A Capital paulista se mostra como grande concentradora dos estabelecimentos das classes de serviços selecionados, com a maior participação dentro da Região Metropolitana e no Estado. Apenas uma exceção: os estabelecimentos de leasing, 28 no Estado, nenhum acima de 250 empregados, mas distribuídos oito no Grande ABC (cinco em São Caetano), quatro na Capital, um no Interior e 15 em outros municípios da RMSP. A primeira matéria da mídia a respeito, na revista Exame há alguns anos, relatava que as então 30 maiores empresas do setor funcionavam na Capital e tinham sede em Barueri. Na maior parte ligadas a bancos, o número de empresas se reduziu em razão da concentração bancária, mas as remanescentes ainda preferem ter sede fora da Capital.

A Região Metropolitana de São Paulo mostra o predomínio de participação em praticamente todas as classes de serviços selecionadas. A exceção fica por conta do transporte rodoviário de cargas, geral e de produtos perigosos, mais desconcentrado no Estado, assim como no País. O Estado paulista, na maioria das classes de serviços selecionadas, mantém participação aproximadamente proporcional a seu peso econômico no País. As menores participações estavam nas telecomunicações (empresas de telefonia sediadas nas respectivas regiões de suas concessões) e no aluguel de automóveis (alguns Estados e municípios também concedem favorecimentos, de olho no IPVA recolhido por grandes frotas). 

Outros aspectos da distribuição espacial dos estabelecimentos de serviços no País não deixam de ser intrigantes. Nos serviços de informática, a Capital de São Paulo concentra dois terços dos estabelecimentos do Estado que, porém, tem participação apenas proporcional em relação ao País. Outros Estados desenvolveram pólos de informática, como Santa Catarina, Rio de Janeiro, Bahia e Distrito Federal. Nos estabelecimentos de agências de viagens, o predomínio da Capital paulista é ainda maior, mas a participação de São Paulo no País é apenas modesta, sugerindo ser a Capital paulista um centro gerador de viajantes e os demais Estados, em especial do Nordeste, centros receptores de turistas. Nessa atividade, a participação do Grande ABC é das menores, denotando que o anseio por atração do turismo é algo longínquo e difícil, uma quimera talvez.

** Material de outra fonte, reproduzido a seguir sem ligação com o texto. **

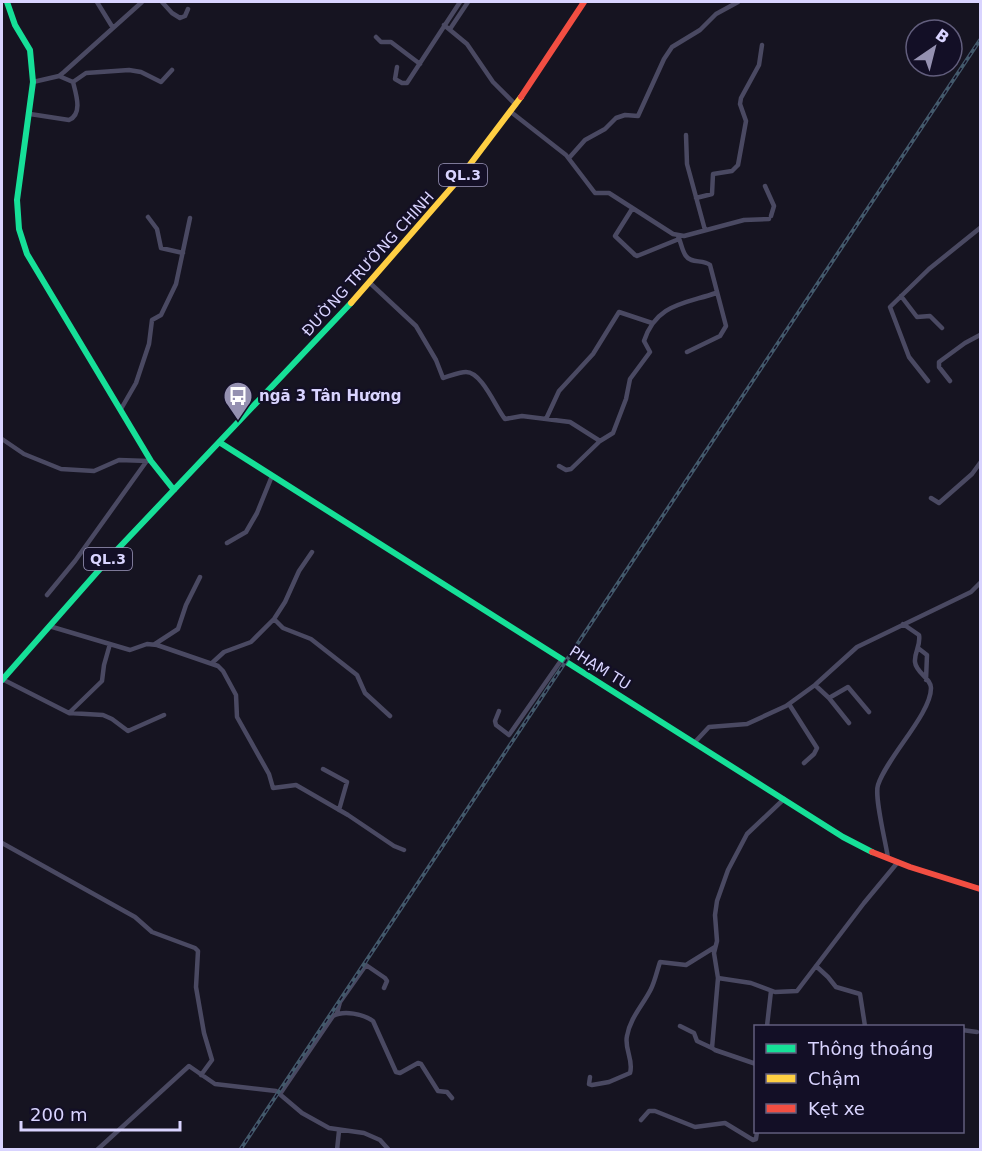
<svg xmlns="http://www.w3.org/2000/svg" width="982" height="1151" font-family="'DejaVu Sans',sans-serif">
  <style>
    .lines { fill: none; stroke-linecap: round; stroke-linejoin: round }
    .street { stroke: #4a4962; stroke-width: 4.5 }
    .fast { stroke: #16e098; stroke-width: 6 }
    .slow { stroke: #ffcf43; stroke-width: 6 }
    .jam { stroke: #f24e42; stroke-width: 6 }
    .rail-casing { stroke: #43596b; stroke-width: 4 }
    .rail { stroke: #130f26; stroke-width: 1.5; stroke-dasharray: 4.5; stroke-linecap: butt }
    .labels { text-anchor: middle; stroke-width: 4.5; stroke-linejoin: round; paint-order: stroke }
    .shield { fill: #130f26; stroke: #9e99be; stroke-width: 1.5 }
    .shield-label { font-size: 14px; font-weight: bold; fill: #d9d4ff }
    .street-label { font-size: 15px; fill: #d9d4ff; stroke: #130f26 }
    .poi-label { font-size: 15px; font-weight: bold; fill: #d9d4ff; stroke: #130f26; text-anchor: start }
  </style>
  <rect width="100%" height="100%" fill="#161421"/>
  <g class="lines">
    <path class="street" d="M97 2 113 28
      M162 2 172 13 180 18 185 16 188 9
      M444 25 467 44 493 82 516 105
      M450 29 468 2
      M376 37 381 42H391L420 64
      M397 67 395 79 402 83H407L460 2
      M59 76 73 82 86 73 129 70 141 72 161 82 172 70
      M33 82 59 76 64 72 142 2
      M511 112 566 155 595 193H609L673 234 684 236 744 220 769 219
      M30 114 69 120C83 114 76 94 73 82
      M686 135 687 164 705 230
      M569 158 585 140 605 129 616 118 625 115 638 116 664 59 672 47 700 30 716 14 738 2
      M765 186 774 206 771 216
      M696 198 712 194 713 174 732 171 738 165 746 121 740 104 741 98 759 65 762 45
      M632 209 615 236 635 255 637 256 679 239
      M148 217 157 229 161 248 183 253
      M678 236C681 242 682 251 686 256 691 264 703 259 710 265L726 326 720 336 687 352
      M370 283 416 326 436 360 443 378C450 376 459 372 466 372 482 372 496 408 505 419L522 416 570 422 600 441
      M901 296 917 317 930 316 942 328
      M928 381 909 357 890 307 929 269 980 228
      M950 381 939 367V362L965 343 980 335
      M121 409 136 383 149 344 152 320 161 315 176 284 190 218
      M546 419 559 391 593 354 619 312 652 323
      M2 439 24 454 61 469 94 471 119 460 148 461
      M559 466 566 470 571 469 600 441 613 433 626 399 630 379 650 352 644 341C656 304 684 304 716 293
      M931 498 939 503 972 474 980 463
      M227 543 246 532 257 513 272 476
      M47 595 75 561 146 462
      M274 619 283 628 311 639 357 675 365 693 390 716
      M49 626 130 650 147 644 157 645 218 666 223 671 236 695 237 717 269 774 273 788 296 785 348 815 394 846 404 850
      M155 644 178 629 186 605 200 577
      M918 648 927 655 926 680
      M212 663 224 652 251 642 274 619 285 602 299 571 312 552
      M2 679 69 713 103 715 112 719 128 731 164 715
      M815 685 829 698 849 723
      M829 698 848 687 869 712
      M789 704 817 748 814 754 804 763
      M499 711 495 721 496 725 509 735 562 659
      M69 713 102 681 104 665 110 644
      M695 742 709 727 747 724 786 706 815 685 857 647 971 592 980 583
      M323 769 347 782 339 810
      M2 843 135 917 152 932 195 948 198 951 196 987 204 1033 212 1060 201 1075
      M888 858C886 843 874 797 878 785 887 757 931 714 931 688 931 678 916 673 915 662 914 652 921 646 919 635L903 624
      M816 966 828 977 836 987 860 994 865 1026
      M718 978 751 983 775 992 797 991 864 903 898 862
      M337 1013 340 1002 366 965 385 978 387 981 384 988
      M680 1026 694 1033 697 1041 712 1048
      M767 1026 771 991
      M962 1030 977 1032
      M756 1064 715 1050 712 1048 718 978 714 953 717 941 715 915 717 901 728 870 747 834 784 799
      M590 1077 589 1084 592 1085 609 1082 630 1073C634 1060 624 1049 627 1036 630 1018 643 1005 651 989 655 981 657 971 660 962L686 965 715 947
      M280 1094 333 1016C344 1010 363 1014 373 1021L396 1072 400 1073 418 1063 421 1064 438 1091 447 1092 452 1098
      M641 1120 649 1111H655L695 1127 725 1123 753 1140 756 1139 757 1132
      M97 1150 189 1066 215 1084 276 1091 302 1113 329 1128 364 1133 380 1140 389 1150
      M337 1150 339 1131"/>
    <path class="fast" d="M7 2 15 25 30 50 33 82 17 200 19 229 27 254 151 461 174 490
      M219 442 843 837 872 852
      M2 680 114 553 351 303"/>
    <path class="slow" d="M351 303 459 179 521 97"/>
    <path class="jam" d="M521 97 584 2
      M872 852 910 867 980 889"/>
    <g class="rail-casing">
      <path id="rail" d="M240 1150 980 40"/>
    </g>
    <use href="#rail" class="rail"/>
  </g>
  <defs>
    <g id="bus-pin" transform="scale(1.5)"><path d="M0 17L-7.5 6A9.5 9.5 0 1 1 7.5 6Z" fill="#9591b1" stroke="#130f26"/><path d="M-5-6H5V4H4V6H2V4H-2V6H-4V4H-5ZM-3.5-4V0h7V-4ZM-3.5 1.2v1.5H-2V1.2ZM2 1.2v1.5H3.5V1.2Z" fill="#fff"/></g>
  </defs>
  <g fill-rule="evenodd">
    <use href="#bus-pin" x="238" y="396"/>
  </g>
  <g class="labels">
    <g class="shield">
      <rect x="439" y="164" width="48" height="22" rx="4.5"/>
      <rect x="84" y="548" width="48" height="22" rx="4.5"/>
    </g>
    <g class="shield-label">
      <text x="463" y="180">QL.3</text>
      <text x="108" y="564">QL.3</text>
    </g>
    <g class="street-label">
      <text transform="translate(368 264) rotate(-48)" y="5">ĐƯỜNG TRƯỜNG CHINH</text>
      <text transform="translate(600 668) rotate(32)" y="5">PHẠM TU</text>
    </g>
    <g class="poi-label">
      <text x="259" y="401">ngã 3 Tân Hương</text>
    </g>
  </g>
  <rect width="982" height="1151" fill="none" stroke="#d9d4ff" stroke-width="6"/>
  <rect x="754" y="1025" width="210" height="108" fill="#130f26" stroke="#625e7d" stroke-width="1.5"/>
  <rect x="766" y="1044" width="30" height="9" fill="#16e098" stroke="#625e7d" stroke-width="1.5"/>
  <text x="808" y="1055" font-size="18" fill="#d9d4ff">Thông thoáng</text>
  <rect x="766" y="1074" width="30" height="9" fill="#ffcf43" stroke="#625e7d" stroke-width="1.5"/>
  <text x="808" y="1085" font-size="18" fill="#d9d4ff">Chậm</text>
  <rect x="766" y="1104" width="30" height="9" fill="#f24e42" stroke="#625e7d" stroke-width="1.5"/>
  <text x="808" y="1115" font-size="18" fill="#d9d4ff">Kẹt xe</text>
  <g transform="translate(934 48) rotate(35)"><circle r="28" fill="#130f26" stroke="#625e7d" stroke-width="1.5"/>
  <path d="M0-4.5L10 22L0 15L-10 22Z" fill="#9591b1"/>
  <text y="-9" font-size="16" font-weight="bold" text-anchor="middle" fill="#d9d4ff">B</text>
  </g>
  <path d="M21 1121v9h159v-9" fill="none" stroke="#d9d4ff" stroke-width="3"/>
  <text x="30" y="1121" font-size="18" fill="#d9d4ff" stroke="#130f26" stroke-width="4.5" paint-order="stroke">200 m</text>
</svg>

Assim se revelam algumas distorções de políticas de desenvolvimento econômico e de geração de emprego e renda, facultadas pela barafunda tributária do País, que anualmente drena para os cofres públicos mais de um terço da riqueza produzida (PIB), na angustiante espera da prometida reforma, e aproveitada oportunisticamente por municípios ansiosos por elevar sua arrecadação sem dever contrapartidas aos contribuintes dos impostos arrecadados com reduzidas alíquotas. As empresas hóspedes em São Caetano e em outros municípios não têm atuação ou empregados. Sequer ocupam espaço maior que uma gaveta ou hard disk de microcomputador num escritório de contabilidade local. E projetos ambiciosos para o terciário avançado, obsessivamente almejado pelo finado prefeito de Santo André Celso Daniel, padecem de duvidosa viabilidade -- como o Eixo Tamanduatehy, a Cidade Pirelli e o Parque Tecnológico na área de mananciais.

*Antonio Joaquim Andrietta é professor de Administração do Imes (Centro Universitário de São Caetano).